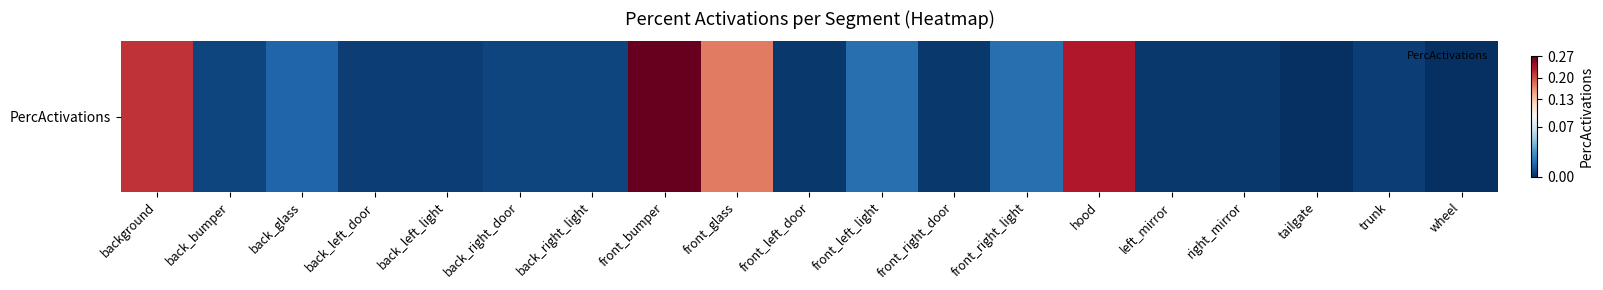

What is the difference between the values at back_glass and background?

0.2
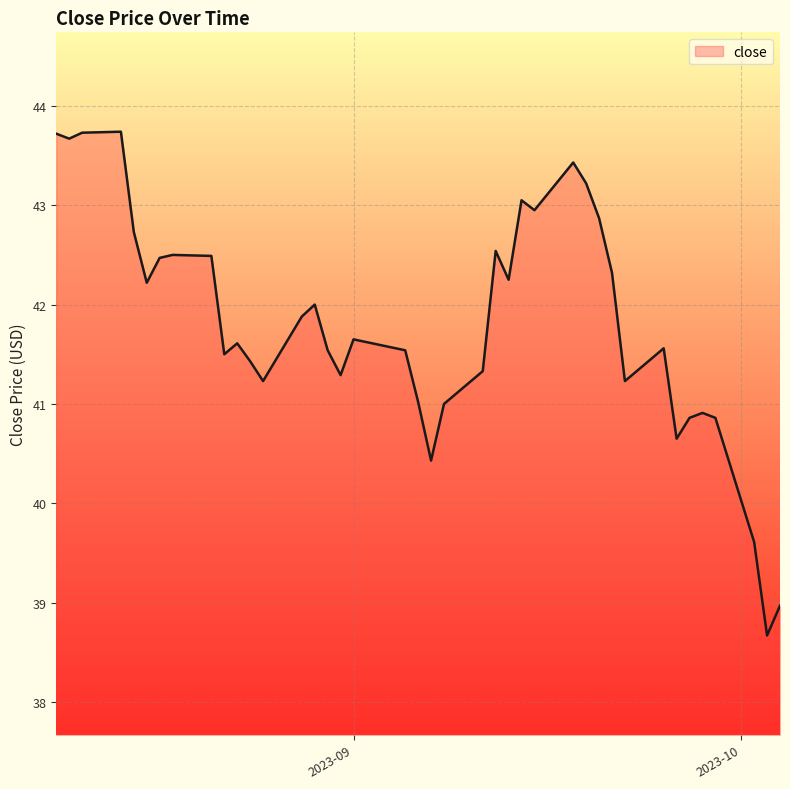

What is the difference between the maximum and minimum values?

5.1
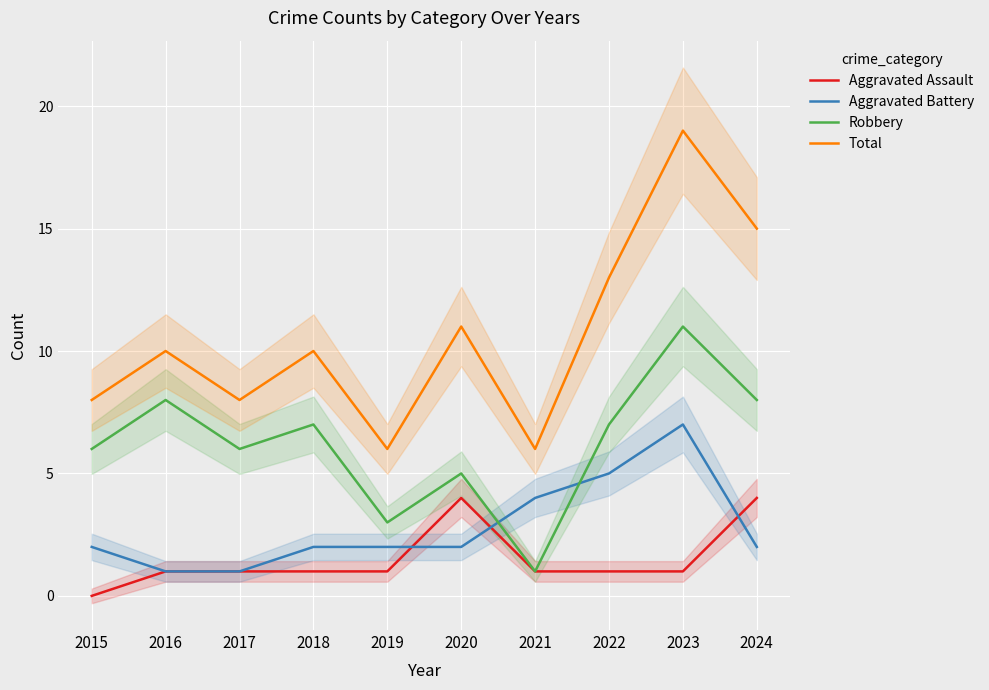

Rank the series at 2021 from lowest to highest value.

Aggravated Assault, Robbery, Aggravated Battery, Total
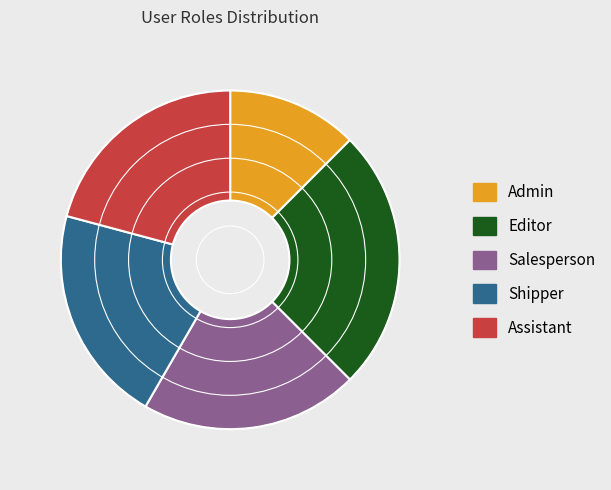

What is the ratio of the value at Assistant to the value at Salesperson?

1.0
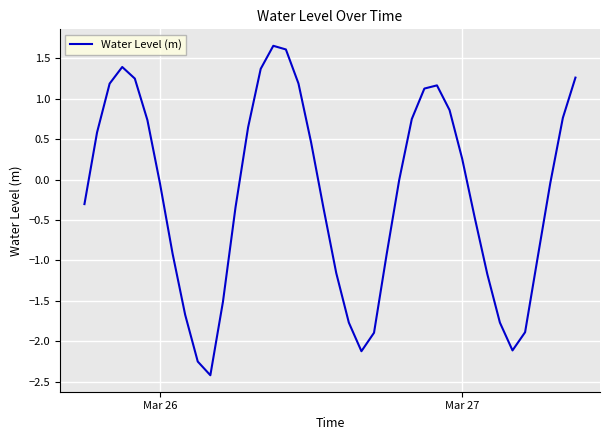

How many interior local valleys (lower than both neighbors) does the data have?

3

_ _ _ _ _

What you will do: Reproduce the material above word for word, leaving out the pictures.

Answer to the exercise:
What is the difference between the values at back_glass and background?

0.2

What is the difference between the maximum and minimum values?

5.1

Rank the series at 2021 from lowest to highest value.

Aggravated Assault, Robbery, Aggravated Battery, Total

What is the ratio of the value at Assistant to the value at Salesperson?

1.0

How many interior local valleys (lower than both neighbors) does the data have?

3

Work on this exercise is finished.